Kuck Lennart, Griffith Tia A, McNamee Antony P, Peart Jason N, Wilson John H, Sharma Ajay, Sharma Lavanya A, Robertson Kai, Du Toit Eugene F, Simmonds Michael J
Biorheology Research Laboratory, Griffith University, Gold Coast, Australia.
School of Pharmacy and Medical Science, Griffith University, Gold Coast, Australia.
FEBS J. 2025 Jun 8. doi: 10.1111/febs.70157.
Circulatory deficits are common and pathophysiologically relevant in type 2 diabetes mellitus (T2DM). Perturbed red blood cell (RBC) homeostasis and diminished nitric oxide (NO) availability contribute to endothelial dysfunction, a hallmark of cardiometabolic disorders; however, underlying pathophysiological mechanisms remain elusive. Here, we investigated RBC signaling pathways in a murine model of metabolic disease, focused on NO. T2DM-RBCs had elevated levels of cytosolic NO, intracellular calcium ions (Ca), and reactive oxygen species. Acute stimulation with exogenous insulin had no effect on NO content. Whereas insulin exposure caused Ca entry into healthy RBCs, T2DM-RBCs were insensitive. Using RBCs isolated from human blood, we confirmed that insulin had no effect on RBC-NO, despite prompting Ca uptake. Ca uptake with insulin exposure was sensitive to inhibition of mechanosensitive ion channels, as well as Ca chelation. Furthermore, co-incubation of RBCs with the piezo-type mechanosensitive ion channel component 1 (Piezo1) channel agonist Yoda1 and insulin did not produce compounded Ca uptake, raising the possibility of crosstalk between insulin and Piezo1. The hyperinsulinemia associated with T2DM may exacerbate normal Piezo1-dependent Ca uptake into RBCs, contributing to RBC dysfunction and circulatory complications in T2DM. The significance of RBC signaling in the pathophysiology of cardiometabolic disorders is still emerging. Individuals carrying mutations in the PIEZO1 gene exhibit hematological aberrations and hereditary anemia, supporting the importance of Piezo1 in RBC homeostasis.
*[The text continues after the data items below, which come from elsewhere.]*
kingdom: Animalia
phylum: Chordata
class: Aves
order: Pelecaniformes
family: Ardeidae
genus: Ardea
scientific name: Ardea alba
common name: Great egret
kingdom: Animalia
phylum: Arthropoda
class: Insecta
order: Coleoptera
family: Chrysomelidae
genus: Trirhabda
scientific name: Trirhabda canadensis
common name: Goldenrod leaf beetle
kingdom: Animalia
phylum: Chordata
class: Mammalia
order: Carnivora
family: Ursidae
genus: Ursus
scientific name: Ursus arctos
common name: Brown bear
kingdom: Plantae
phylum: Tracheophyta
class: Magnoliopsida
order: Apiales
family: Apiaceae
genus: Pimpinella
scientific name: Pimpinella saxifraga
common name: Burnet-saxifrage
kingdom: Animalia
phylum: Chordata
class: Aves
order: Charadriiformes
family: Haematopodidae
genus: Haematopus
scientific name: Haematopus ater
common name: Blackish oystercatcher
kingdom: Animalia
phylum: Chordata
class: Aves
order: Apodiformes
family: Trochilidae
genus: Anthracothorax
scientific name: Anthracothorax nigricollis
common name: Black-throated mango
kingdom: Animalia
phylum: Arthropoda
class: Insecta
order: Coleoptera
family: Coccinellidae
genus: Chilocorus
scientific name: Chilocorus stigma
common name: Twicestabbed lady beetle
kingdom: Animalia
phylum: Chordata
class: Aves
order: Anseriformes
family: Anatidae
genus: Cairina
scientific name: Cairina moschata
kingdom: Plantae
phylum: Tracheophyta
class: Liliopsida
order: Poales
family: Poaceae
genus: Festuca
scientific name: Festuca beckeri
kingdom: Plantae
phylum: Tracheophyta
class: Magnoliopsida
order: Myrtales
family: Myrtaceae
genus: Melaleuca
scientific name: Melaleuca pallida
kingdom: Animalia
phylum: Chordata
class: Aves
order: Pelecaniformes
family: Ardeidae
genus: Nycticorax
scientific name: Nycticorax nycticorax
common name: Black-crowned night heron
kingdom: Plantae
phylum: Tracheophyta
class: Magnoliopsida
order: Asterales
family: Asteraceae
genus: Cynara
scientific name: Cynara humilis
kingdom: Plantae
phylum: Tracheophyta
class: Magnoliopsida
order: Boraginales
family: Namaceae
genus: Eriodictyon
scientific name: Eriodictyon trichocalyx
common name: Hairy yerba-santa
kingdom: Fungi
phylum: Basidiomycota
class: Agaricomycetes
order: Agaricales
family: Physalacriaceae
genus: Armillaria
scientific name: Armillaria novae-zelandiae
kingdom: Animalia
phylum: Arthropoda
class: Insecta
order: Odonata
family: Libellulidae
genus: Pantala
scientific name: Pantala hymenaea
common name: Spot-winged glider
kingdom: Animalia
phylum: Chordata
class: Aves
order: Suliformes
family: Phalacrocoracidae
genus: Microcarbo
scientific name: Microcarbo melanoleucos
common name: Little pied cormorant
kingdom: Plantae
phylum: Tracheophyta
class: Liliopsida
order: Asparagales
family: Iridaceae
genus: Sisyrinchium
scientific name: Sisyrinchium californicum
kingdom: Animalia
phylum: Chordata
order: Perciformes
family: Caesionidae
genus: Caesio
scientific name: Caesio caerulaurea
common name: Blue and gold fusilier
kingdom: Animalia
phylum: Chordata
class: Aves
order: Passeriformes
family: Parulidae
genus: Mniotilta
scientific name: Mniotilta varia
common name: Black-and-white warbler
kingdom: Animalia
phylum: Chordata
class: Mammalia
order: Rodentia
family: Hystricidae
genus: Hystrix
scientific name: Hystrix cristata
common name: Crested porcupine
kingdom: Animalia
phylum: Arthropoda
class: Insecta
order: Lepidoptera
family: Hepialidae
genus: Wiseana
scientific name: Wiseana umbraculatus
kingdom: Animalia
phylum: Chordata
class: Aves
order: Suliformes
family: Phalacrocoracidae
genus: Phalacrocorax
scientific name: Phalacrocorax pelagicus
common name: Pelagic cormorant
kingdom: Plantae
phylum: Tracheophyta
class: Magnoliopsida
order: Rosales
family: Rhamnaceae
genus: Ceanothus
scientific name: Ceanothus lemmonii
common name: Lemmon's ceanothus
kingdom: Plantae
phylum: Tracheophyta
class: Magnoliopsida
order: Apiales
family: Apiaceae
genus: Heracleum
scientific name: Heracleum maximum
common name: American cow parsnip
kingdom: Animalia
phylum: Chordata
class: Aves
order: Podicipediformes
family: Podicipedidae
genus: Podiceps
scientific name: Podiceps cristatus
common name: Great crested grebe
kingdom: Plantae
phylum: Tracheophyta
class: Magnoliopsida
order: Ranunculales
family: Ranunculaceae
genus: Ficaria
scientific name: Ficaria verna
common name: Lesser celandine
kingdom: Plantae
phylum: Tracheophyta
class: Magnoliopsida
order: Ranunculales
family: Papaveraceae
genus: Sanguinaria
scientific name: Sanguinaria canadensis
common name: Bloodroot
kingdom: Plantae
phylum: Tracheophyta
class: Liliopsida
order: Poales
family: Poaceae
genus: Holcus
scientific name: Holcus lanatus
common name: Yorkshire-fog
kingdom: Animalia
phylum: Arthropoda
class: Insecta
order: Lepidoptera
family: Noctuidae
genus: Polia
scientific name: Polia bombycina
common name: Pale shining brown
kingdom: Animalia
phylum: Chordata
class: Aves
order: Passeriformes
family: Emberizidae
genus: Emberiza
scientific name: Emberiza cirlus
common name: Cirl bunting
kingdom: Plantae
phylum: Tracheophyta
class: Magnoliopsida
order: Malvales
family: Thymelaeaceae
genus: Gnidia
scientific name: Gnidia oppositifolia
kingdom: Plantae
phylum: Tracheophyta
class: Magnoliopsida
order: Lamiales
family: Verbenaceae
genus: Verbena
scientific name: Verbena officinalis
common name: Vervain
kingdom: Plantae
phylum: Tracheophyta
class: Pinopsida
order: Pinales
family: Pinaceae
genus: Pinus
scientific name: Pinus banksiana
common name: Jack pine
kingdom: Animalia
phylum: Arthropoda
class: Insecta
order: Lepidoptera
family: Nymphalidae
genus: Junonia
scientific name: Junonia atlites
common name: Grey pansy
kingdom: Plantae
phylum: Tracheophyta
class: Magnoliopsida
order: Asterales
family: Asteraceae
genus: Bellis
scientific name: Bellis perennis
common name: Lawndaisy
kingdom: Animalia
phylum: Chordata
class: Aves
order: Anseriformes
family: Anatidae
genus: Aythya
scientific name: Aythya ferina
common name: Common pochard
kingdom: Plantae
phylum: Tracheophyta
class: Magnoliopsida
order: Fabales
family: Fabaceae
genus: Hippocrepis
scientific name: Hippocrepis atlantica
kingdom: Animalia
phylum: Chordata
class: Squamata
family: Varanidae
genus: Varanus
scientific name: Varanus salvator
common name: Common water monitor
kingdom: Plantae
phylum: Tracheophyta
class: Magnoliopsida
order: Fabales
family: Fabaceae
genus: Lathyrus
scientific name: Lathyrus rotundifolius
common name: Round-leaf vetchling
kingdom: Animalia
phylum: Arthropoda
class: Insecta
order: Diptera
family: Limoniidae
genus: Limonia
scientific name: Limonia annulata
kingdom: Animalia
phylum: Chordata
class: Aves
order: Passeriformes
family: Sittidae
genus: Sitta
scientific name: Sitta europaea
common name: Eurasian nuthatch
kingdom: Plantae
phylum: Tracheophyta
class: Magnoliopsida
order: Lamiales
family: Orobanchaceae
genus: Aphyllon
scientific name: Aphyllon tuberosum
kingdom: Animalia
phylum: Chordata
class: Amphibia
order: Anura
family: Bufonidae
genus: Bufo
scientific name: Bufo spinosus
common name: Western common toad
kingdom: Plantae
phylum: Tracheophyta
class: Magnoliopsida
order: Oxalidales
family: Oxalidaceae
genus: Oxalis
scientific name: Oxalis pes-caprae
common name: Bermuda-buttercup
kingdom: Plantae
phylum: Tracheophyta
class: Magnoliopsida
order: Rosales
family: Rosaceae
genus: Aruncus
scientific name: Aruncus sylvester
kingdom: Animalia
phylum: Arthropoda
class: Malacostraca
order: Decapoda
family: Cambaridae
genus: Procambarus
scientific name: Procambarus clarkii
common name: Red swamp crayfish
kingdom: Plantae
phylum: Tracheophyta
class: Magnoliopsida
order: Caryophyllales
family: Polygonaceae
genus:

Furthermore, a shift in RBC-NO metabolism favoring nitrosative stress may contribute to circulatory complications observed in metabolic diseases such as T2DM. Collectively, the emerging relevance of RBC signaling pathways may provide novel avenues for targeted drug development.
循环系统缺陷在2型糖尿病(T2DM)中很常见且具有病理生理学相关性。红细胞(RBC)内环境稳态紊乱和一氧化氮(NO)可用性降低会导致内皮功能障碍,这是心脏代谢紊乱的一个标志;然而,潜在的病理生理机制仍不清楚。在这里,我们在代谢性疾病的小鼠模型中研究了RBC信号通路,重点是NO。T2DM-RBC的细胞溶质NO、细胞内钙离子(Ca)和活性氧水平升高。外源性胰岛素的急性刺激对NO含量没有影响。虽然胰岛素暴露会导致Ca进入健康的RBC,但T2DM-RBC不敏感。使用从人血中分离的RBC,我们证实胰岛素对RBC-NO没有影响,尽管它能促使Ca摄取。胰岛素暴露引起的Ca摄取对机械敏感离子通道的抑制以及Ca螯合敏感。此外,将RBC与压电型机械敏感离子通道成分1(Piezo1)通道激动剂Yoda1和胰岛素共同孵育不会产生复合的Ca摄取,这增加了胰岛素和Piezo1之间存在相互作用的可能性。与T2DM相关的高胰岛素血症可能会加剧正常的Piezo1依赖性Ca摄取进入RBC,导致T2DM中的RBC功能障碍和循环系统并发症。RBC信号在心脏代谢紊乱病理生理学中的重要性仍在显现。携带PIEZO1基因突变的个体表现出血液学异常和遗传性贫血,这支持了Piezo1在RBC内环境稳态中的重要性。此外,RBC-NO代谢向有利于亚硝化应激的方向转变可能导致在T2DM等代谢性疾病中观察到的循环系统并发症。总的来说,RBC信号通路新出现的相关性可能为靶向药物开发提供新途径。